Vendredi matin à l'entrée de la rue Saint-Guillaume, la présence de quelques CRS attire l'attention des passants : le navire amiral de Sciences-Po Paris – le «27» comme les étudiants l'appellent – est occupé par plusieurs dizaines d'étudiants. Au balcon, une banderole «No border, no nation, stop deportation!», un message visant à dénoncer la loi asile et immigration. «Il n'y a toujours pas de cours au 27» explique Clémence, étudiante en master 2, «ils ont été annulés ou déplacés dans d'autres bâtiments de l'école». Aux portes du «27», la sécurité veille à l'entrée et à la sortie des étudiants mobilisés. Vers 11 heures, après avoir négocié avec l'administration, ces derniers ont réussi à obtenir l'autorisation d'étudiants grévistes qui n'avaient pas pu passer la nuit dans les salles occupées, avant le déblocage du bâtiment à 13 heures et la reprise des cours.
Après une consultation en ligne organisée jeudi par l’administration de Sciences-Po, le compte twitter officiel de l’école a annoncé vendredi soir que 67,2% des étudiants avaient répondu non à la question «Approuvez-vous l’occupation ?» 24,8% ont répondu oui, tandis que 8,1% se sont abstenus. Au total, 6 396 étudiants de Sciences-Po sur 13 000 ont participé à ce scrutin.
Une consultation irrecevable pour l'assemblée générale : «Jeudi, c'était la manifestation qui appelait à la convergence des luttes. La plupart des étudiants qui auraient voté oui au sondage étaient mobilisés dehors, aux côtés des autres manifestants.» s'indigne Eva*, une des étudiantes ayant occupé le «27» cette nuit. «C'était en ligne, et pas forcément sécurisé au niveau de l'anonymat, certains responsables pédagogues se sont même permis d'appeler les étudiants à voter non.» Toujours devant les portes d'entrée, Djibril, étudiant en master : «L'assemblée générale s'est réunie hier soir avec la volonté d'engager un véritable débat démocratique. L'amphi principal était plein à craquer, il y avait plusieurs centaines d'étudiants à l'intérieur comme à l'extérieur, pour ou contre l'occupation. Ça a duré très tard, après minuit, raconte-t-il. Il y a eu plusieurs débats, dont celui sur la présence du drapeau palestinien qui avait été accroché hier et qui a finalement été enlevé après la réunion. Concernant le report de l'occupation du 27, les votes étaient très serrés, et c'est le pour qui l'a emporté.»

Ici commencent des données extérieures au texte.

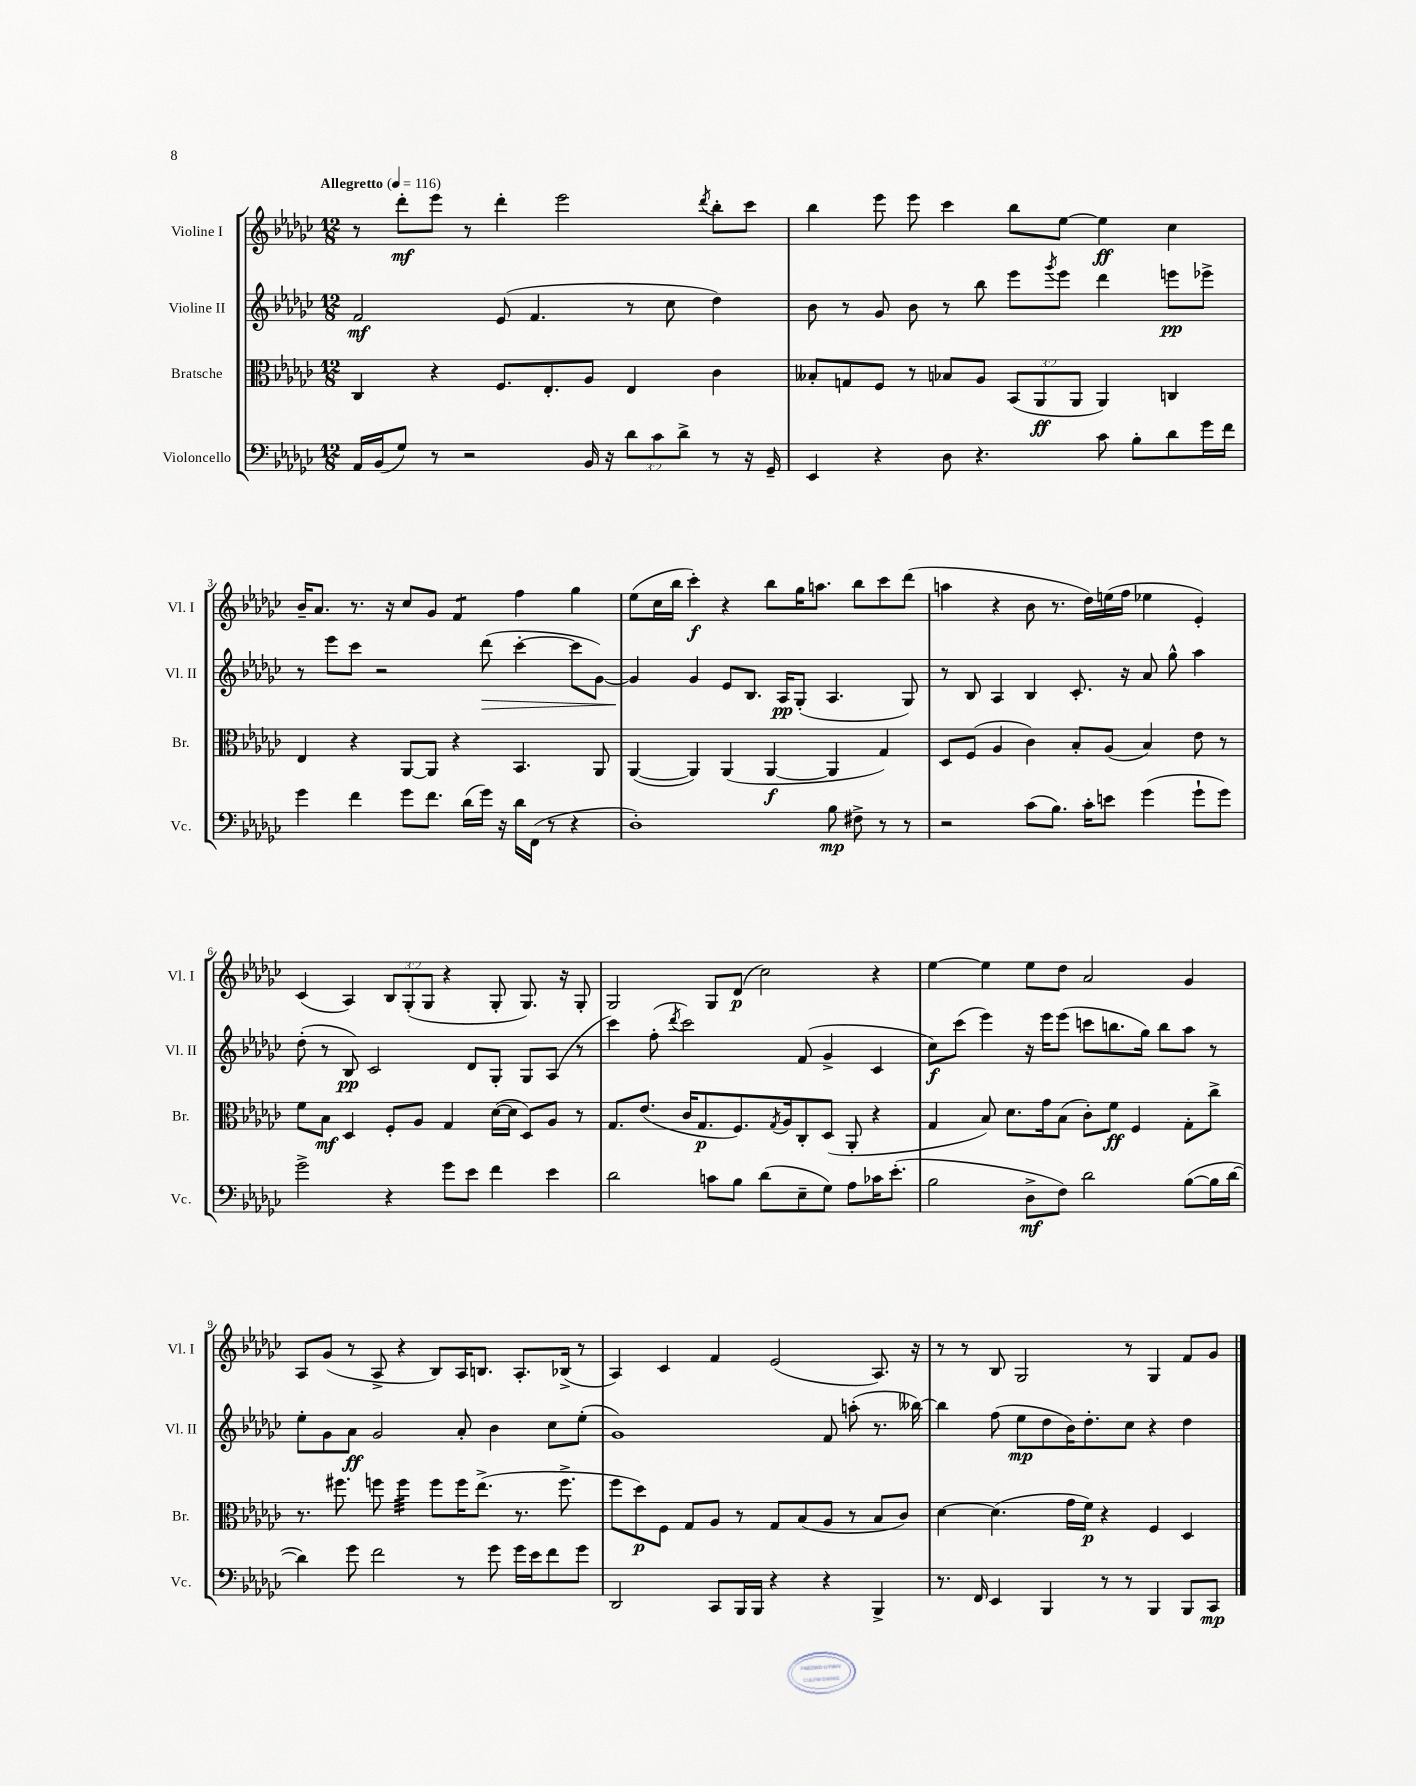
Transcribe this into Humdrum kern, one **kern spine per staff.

**kern	**dynam	**kern	**dynam	**kern	**dynam	**kern	**dynam
*part4	*part4	*part3	*part3	*part2	*part2	*part1	*part1
*staff4	*staff4	*staff3	*staff3	*staff2	*staff2	*staff1	*staff1
*I"Violoncello	*	*I"Bratsche	*	*I"Violine II	*	*I"Violine I	*
*I'Vc.	*	*I'Br.	*	*I'Vl. II	*	*I'Vl. I	*
*clefF4	*	*clefC3	*	*clefG2	*	*clefG2	*
*k[b-e-a-d-g-c-]	*	*k[b-e-a-d-g-c-]	*	*k[b-e-a-d-g-c-]	*	*k[b-e-a-d-g-c-]	*
*M12/8	*	*M12/8	*	*M12/8	*	*M12/8	*
*MM116	*	*MM116	*	*MM116	*	*MM116	*
=1	=1	=1	=1	=1	=1	=1	=1
!	!	!	!	!	!	!LO:TX:a:B:t=Allegretto	!
16AA-/LL	.	4C-/	.	2f/	mf	8r	.
(16BB-/J	.	.	.	.	.	.	.
8G-/J)	.	.	.	.	.	8ddd-'\L	mf
8r	.	4r	.	.	.	8eee-\J	.
2r	.	.	.	.	.	8r	.
.	.	8.F/L	.	(8e-/	.	4ddd-'\	.
.	.	.	.	4.f/	.	.	.
.	.	8.E-'/	.	.	.	.	.
.	.	.	.	.	.	2eee-\	.
16BB-/	.	8A-/J	.	.	.	.	.
16r	.	.	.	.	.	.	.
12d-\L	.	4E-/	.	8r	.	.	.
12c-\	.	.	.	.	.	.	.
.	.	.	.	8cc-\	.	.	.
12d-^\J	.	.	.	.	.	.	.
.	.	.	.	.	.	8qddd-/	.
8r	.	4c-\	.	4dd-\)	.	8bb-'\L	.
16r	.	.	.	.	.	8ccc-\J	.
16GG-~/	.	.	.	.	.	.	.
=2	=2	=2	=2	=2	=2	=2	=2
4EE-/	.	8B--X'/L	.	8b-\	.	4bb-\	.
.	.	8Gn/	.	8r	.	.	.
4r	.	8F/J	.	8g-/	.	8eee-\	.
.	.	8r	.	8b-\	.	8eee-\	.
8D-\	.	8B-X/L	.	8r	.	4ccc-\	.
4.r	.	8A-/J	.	8bb-\	.	.	.
.	.	(12BB-/L	.	8eee-\L	.	8bb-\L	.
.	.	12AA-/	ff	.	.	.	.
.	.	.	.	8qggg-/	.	.	.
.	.	.	.	8eee-\J	.	[8ee-\J	.
.	.	12AA-/J	.	.	.	.	.
8c-\	.	4AA-/)	.	4ddd-\	.	4ee-\]	ff
8B-'\L	.	.	.	.	.	.	.
8d-\	.	4Cn/	.	8eeen\L	pp	4cc-\	.
16g-\L	.	.	.	8eee-X^\J	.	.	.
16f\JJ	.	.	.	.	.	.	.
!!LO:LB:g=z
=3	=3	=3	=3	=3	=3	=3	=3
4g-\	.	4E-/	.	8r	.	16b-~/KL	.
.	.	.	.	.	.	8.a-/J	.
.	.	.	.	8eee-\L	.	.	.
4f\	.	4r	.	8ccc-\J	.	8.r	.
.	.	.	.	2r	.	.	.
.	.	.	.	.	.	16r	.
8g-\L	.	[8AA-/L	.	.	.	8cc-/L	.
8.f\J	.	8AA-/J]	.	.	.	8g-/J	.
*	*	*	*	*	*	*tremolo	*
.	.	4r	.	.	.	8f/L	.
(16d-\LL	.	.	.	.	.	.	.
!	!	!	!	!	!LO:HP:b	!	!
16g-\JJ)	.	.	.	(8ddd-\	>	8f/J	.
*	*	*	*	*	*	*Xtremolo	*
16r	.	.	.	.	.	.	.
16d-\LL	.	4.BB-/	.	[4ccc-'\	.	4ff\	.
(16FF\JJ	.	.	.	.	.	.	.
8r	.	.	.	.	.	.	.
4r	.	.	.	8ccc-\L]	.	4gg-\	.
.	.	8AA-/	.	[8g-\J)	.	.	.
=4	=4	=4	=4	=4	=4	=4	=4
1D-')	.	([4AA-/	.	4g-/]	.	(8ee-\L	.
.	.	.	.	.	.	16cc-\L	.
.	.	.	.	.	.	16bb-\JJ	.
.	.	4AA-/])	.	4g-/	]	4ccc-'\)	f
.	.	(4AA-/	.	8e-/L	.	4r	.
.	.	.	.	8.B-/J	.	.	.
.	.	[4AA-/	f	.	.	8bb-\L	.
.	.	.	.	16A-/KL	pp	.	.
.	.	.	.	(8G-'/J	.	16gg-\K	.
.	.	.	.	.	.	8.aan\J	.
8B-\	mp	4AA-/]	.	4.A-/	.	.	.
8F#X^\	.	.	.	.	.	8bb-\L	.
8r	.	4G-/)	.	.	.	8ccc-\	.
8r	.	.	.	8G-/)	.	(8ddd-\J	.
=5	=5	=5	=5	=5	=5	=5	=5
2r	.	8D-/L	.	8r	.	4aan\	.
.	.	(8F/J	.	8B-/	.	.	.
.	.	4A-/	.	4A-/	.	4r	.
(8c-\L	.	4c-\)	.	4B-/	.	8b-\	.
8.B-\J)	.	.	.	.	.	8.r	.
.	.	8B-'/L	.	8.c-'/	.	.	.
16c-'\KL	.	.	.	.	.	16dd-\LL)	.
8en\J	.	(8A-/J	.	.	.	(16een\	.
.	.	.	.	16r	.	16ff\JJ	.
(4g-\	.	4B-/)	.	8a-/	.	4ee-X\	.
.	.	.	.	8gg-^^\	.	.	.
8g-`\L	.	8e-\	.	4aa-\	.	4e-'/)	.
8g-\J)	.	8r	.	.	.	.	.
!!LO:LB:g=z
=6	=6	=6	=6	=6	=6	=6	=6
2g-^\	.	8f\L	.	(8dd-'\	.	(4c-/	.
.	.	8B-\J	mf	8r	.	.	.
.	.	4D-/	.	8B-/)	pp	4A-/)	.
.	.	.	.	2c-/	.	.	.
4r	.	8F'/L	.	.	.	12B-/L	.
.	.	.	.	.	.	(12G-'/	.
.	.	8A-/J	.	.	.	.	.
.	.	.	.	.	.	12G-/J	.
8g-\L	.	4G-/	.	.	.	4r	.
8e-\J	.	.	.	8d-/L	.	.	.
4f\	.	([16d-\LL	.	8G-'/J	.	8G-'/	.
.	.	16d-\JJ]	.	.	.	.	.
.	.	8D-/L)	.	8G-/L	.	8.G-/)	.
4e-\	.	8A-/J	.	(8A-/J	.	.	.
.	.	.	.	.	.	16r	.
.	.	8r	.	8r	.	8G-'/	.
=7	=7	=7	=7	=7	=7	=7	=7
2d-\	.	8.G-/L	.	4ccc-\)	.	2G-/	.
.	.	(8.e-/J	.	.	.	.	.
.	.	.	.	(8ff'\	.	.	.
.	.	.	.	8qddd-/	.	.	.
.	.	16c-/KL	.	2ccc-\)	.	.	.
.	.	8.G-/	p	.	.	.	.
8cn\L	.	.	.	.	.	8G-/L	.
8B-\J	.	8.F/)	.	.	.	(8d-/J	p
(8d-\L	.	.	.	.	.	2cc-\)	.
.	.	8qG-/	.	.	.	.	.
.	.	16A-/k	.	.	.	.	.
8E-~\	.	8C-'/	.	(8f/	.	.	.
8G-\J)	.	(8D-/J	.	4g-^/	.	.	.
8A-\L	.	8AA-'/	.	.	.	.	.
16c-X\K	.	4r	.	4c-/	.	4r	.
(8.e-'\J	.	.	.	.	.	.	.
=8	=8	=8	=8	=8	=8	=8	=8
2B-\	.	4G-/	.	8cc-\L)	f	[4ee-\	.
.	.	.	.	(8ccc-\J	.	.	.
.	.	8B-/)	.	4eee-\)	.	4ee-\]	.
.	.	8.d-\L	.	.	.	.	.
8D-^\L	mf	.	.	16r	.	8ee-\L	.
.	.	16g-\k	.	16eee-\KL	.	.	.
8F\J)	.	(8B-\J	.	(8eee-\J	.	8dd-\J	.
2d-\	.	8c-'\L)	.	8cccn\L	.	2a-/	.
.	.	8f\J	ff	8.bbn\	.	.	.
.	.	4F/	.	.	.	.	.
.	.	.	.	16gg-\Jk)	.	.	.
.	.	.	.	8bb\L	.	.	.
([8B-\L	.	8G-'\L	.	8aa-\J	.	4g-/	.
16B-\L]	.	8cc-^\J	.	8r	.	.	.
[16d-\JJ	.	.	.	.	.	.	.
!!LO:LB:g=z
=9	=9	=9	=9	=9	=9	=9	=9
4d-\])	.	8.r	.	8ee-'\L	.	8A-/L	.
.	.	.	.	8g-\	.	(8g-/J	.
.	.	8.ff#X\	.	.	.	.	.
8g-\	.	.	.	8a-\J	ff	8r	.
2f\	.	8ffn\	.	2g-/	.	8A-^/	.
*	*	*tremolo	*	*	*	*	*
.	.	32ff\LLL	.	.	.	4r	.
.	.	32ff\	.	.	.	.	.
.	.	32ff\	.	.	.	.	.
.	.	32ff\	.	.	.	.	.
.	.	32ff\	.	.	.	.	.
.	.	32ff\	.	.	.	.	.
.	.	32ff\	.	.	.	.	.
.	.	32ff\JJJ	.	.	.	.	.
*	*	*Xtremolo	*	*	*	*	*
.	.	8ff\L	.	.	.	8B-/L)	.
8r	.	16ff\K	.	8a-'/	.	16A-/K	.
.	.	(8.ee-^\J	.	.	.	8.Bn/J	.
8g-\	.	.	.	4b-\	.	.	.
16g-\LL	.	8.r	.	.	.	8.A-'/L	.
16e-\J	.	.	.	.	.	.	.
8f\	.	.	.	8cc-\L	.	.	.
.	.	8.ff^\	.	.	.	(16B-X^/Jk	.
8g-\J	.	.	.	(8ee-'\J	.	8r	.
=10	=10	=10	=10	=10	=10	=10	=10
2DD-/	.	8ff\L	.	1g-)	.	4A-/)	.
.	.	8dd-\)	p	.	.	.	.
.	.	8F\J	.	.	.	4c-/	.
.	.	8G-/L	.	.	.	.	.
8CC-/L	.	8A-/J	.	.	.	4f/	.
16BBB-/L	.	8r	.	.	.	.	.
16BBB-/JJ	.	.	.	.	.	.	.
4r	.	8G-/L	.	.	.	(2e-/	.
.	.	(8B-/	.	.	.	.	.
4r	.	8A-/J	.	8f/	.	.	.
.	.	8r	.	(8aan'\	.	.	.
4BBB-^/	.	8B-/L	.	8.r	.	8.A-/)	.
.	.	8c-/J)	.	.	.	.	.
.	.	.	.	[16bb--X\)	.	16r	.
=11	=11	=11	=11	=11	=11	=11	=11
8.r	.	[4d-\	.	4bb--\]	.	8r	.
.	.	.	.	.	.	8r	.
16FF/	.	.	.	.	.	.	.
4EE-/	.	(4.d-\]	.	(8ff\	.	8B-/	.
.	.	.	.	8ee-\L	mp	2G-/	.
4BBB-/	.	.	.	8dd-\	.	.	.
.	.	16g-\LL	.	16b-\K)	.	.	.
.	.	16f\JJ)	p	8.dd-'\	.	.	.
8r	.	4r	.	.	.	.	.
8r	.	.	.	8cc-\J	.	8r	.
4BBB-/	.	4F/	.	4r	.	4G-/	.
8BBB-/L	.	4D-/	.	4dd-\	.	8f/L	.
8CC-/J	mp	.	.	.	.	8g-/J	.
==	==	==	==	==	==	==	==
*-	*-	*-	*-	*-	*-	*-	*-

Revendications persistantes
Vendredi après-midi, l'administration de Sciences-Po a annoncé la fin du blocage du bâtiment 27. Une décision qui n'impacte pas la mobilisation des étudiants : «L'administration a autorisé l'occupation des deux salles du 27 pour lundi prochain, afin de mettre en place des ateliers alternatifs et conférences de l'AG. C'est pour favoriser des discussions et débats. On ne sait pas encore quelle tournure va prendre la suite de la mobilisation. Des discussions sont prévues ce week-end», explique Raphaël*. Visage creusé, l'étudiant de Sciences-Po confie qu'il faisait partie des occupants du «27» cette nuit. Pour lui, comme pour beaucoup de mobilisés, rien n'est terminé. «Nous nous opposons toujours à la loi ORE, à la loi asile, à la réforme SNCF, assure-t-il, et nous sommes bien sûr solidaires des autres mouvements universitaires dont celui de Tolbiac qui a été délogé cette nuit par des CRS.» Mais au-delà de ces revendications, certaines restent toujours bien spécifiques à Sciences-Po, comme en témoigne Julian*, en master international énergie : «On s'oppose toujours à l'idéologie néolibérale présente dans les cours. Dans mon master, les intervenants sont presque tous liés à l'entreprise Total. On sent même du climatoscepticisme chez certains !»
Les occupants de Sciences-Po Paris savent également que d'autres IEP ont suivi leur mouvement avec des blocages, parfois partiels, contre la réforme de l'accès à l'université. L'IEP de Rennes a ainsi été fermé ce vendredi, pour la deuxième journée consécutive. Une solidarité qui pousse ces étudiants parisiens à garder en tête leur objectif de «construire une pédagogie nouvelle et de décloisonner les savoirs», comme revendiqué depuis mardi soir.